Suspension = process is put into a waiting state (paused), but not destroyed.
Reasons:
1. I/O wait (waiting for disk, network, etc.)
2. Resource request (waiting for memory, lock, semaphore)
3. User/system request (admin pauses a process)
4. Parent process suspension (child often suspended with it)
Suspended process stays in main memory or can be swapped to disk.

🔹 Thread Suspension

A thread inside a process can also be suspended:
- E.g., waiting for I/O or waiting for a lock (mutex).
Since threads share memory, suspension of one thread does not suspend the whole process (other threads keep running).
⚠️ Exception: If the main thread (the one that created others) suspends itself, the OS may block the entire process.

🔹 Process Termination

When a process terminates:
- All threads inside it are also terminated automatically.
- OS reclaims resources: memory, files, I/O, descriptors.
Types:
1. Normal termination – process finishes execution.
2. Error termination – program crashes, illegal instruction, divide by zero, etc.
3. Killed by another process – e.g., kill -9 in Linux.
4. Parent termination – may cause child termination (depends on OS).

++++

Extend the notes on process and thread suspension and termination, starting after the line "Parent termination – may cause child termination (depends on OS)."

• Supplied material
++++

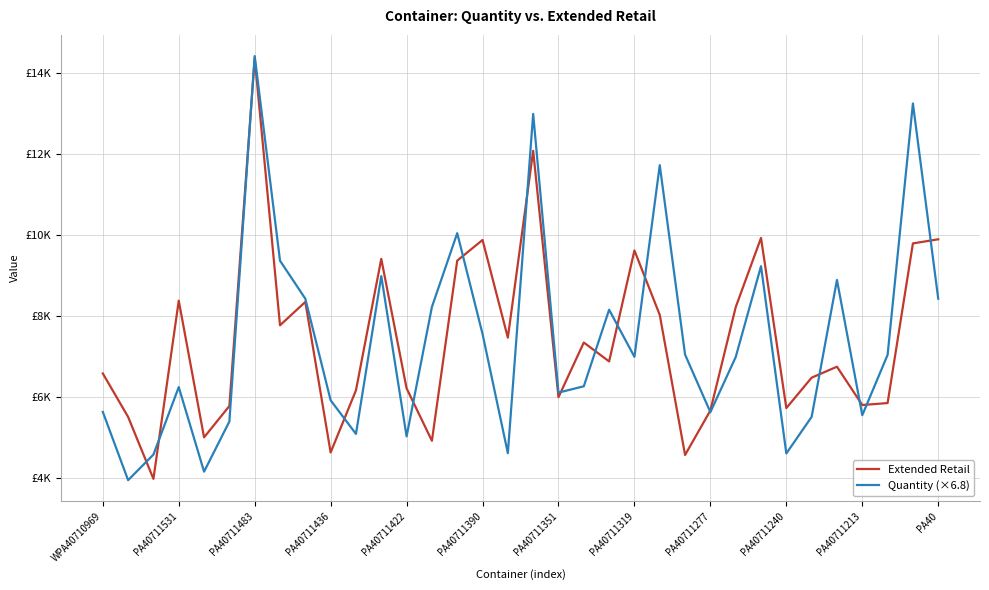

What are all the series names shown in the legend?

Extended Retail, Quantity (×6.8)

++++

• Output of the task
🔹 Thread Termination

A thread terminates when:
1. It finishes its task (normal exit).
2. It is explicitly killed (e.g., pthread_cancel in POSIX).
3. The process itself terminates → all threads inside die.
Thread termination may cause:
- Resource cleanup (stack freed, registers released).
- Impact on process: if it’s the main thread, the entire process ends unless other threads are detached.

🔹 Linking Between Suspension & Termination

Process ↔ Threads
- Suspending a process = all threads inside are suspended.
- Terminating a process = all threads inside are terminated.
Thread ↔ Process
- Suspending a thread = only that thread is paused (others may still run).
- Terminating the main thread can end the whole process.

🔹 Tree Structure (Multi-Threaded Process)

Think of a process tree like a family:

Process (Parent)
│
├── Thread 1 (Main thread)
│   ├── Thread 2 (Worker)
│   └── Thread 3 (Worker)

If Process dies → all threads are killed.
If Thread 1 dies (and it’s the main thread) → process usually dies → all other threads die too.
If Thread 2 or 3 dies → only that branch ends, process continues.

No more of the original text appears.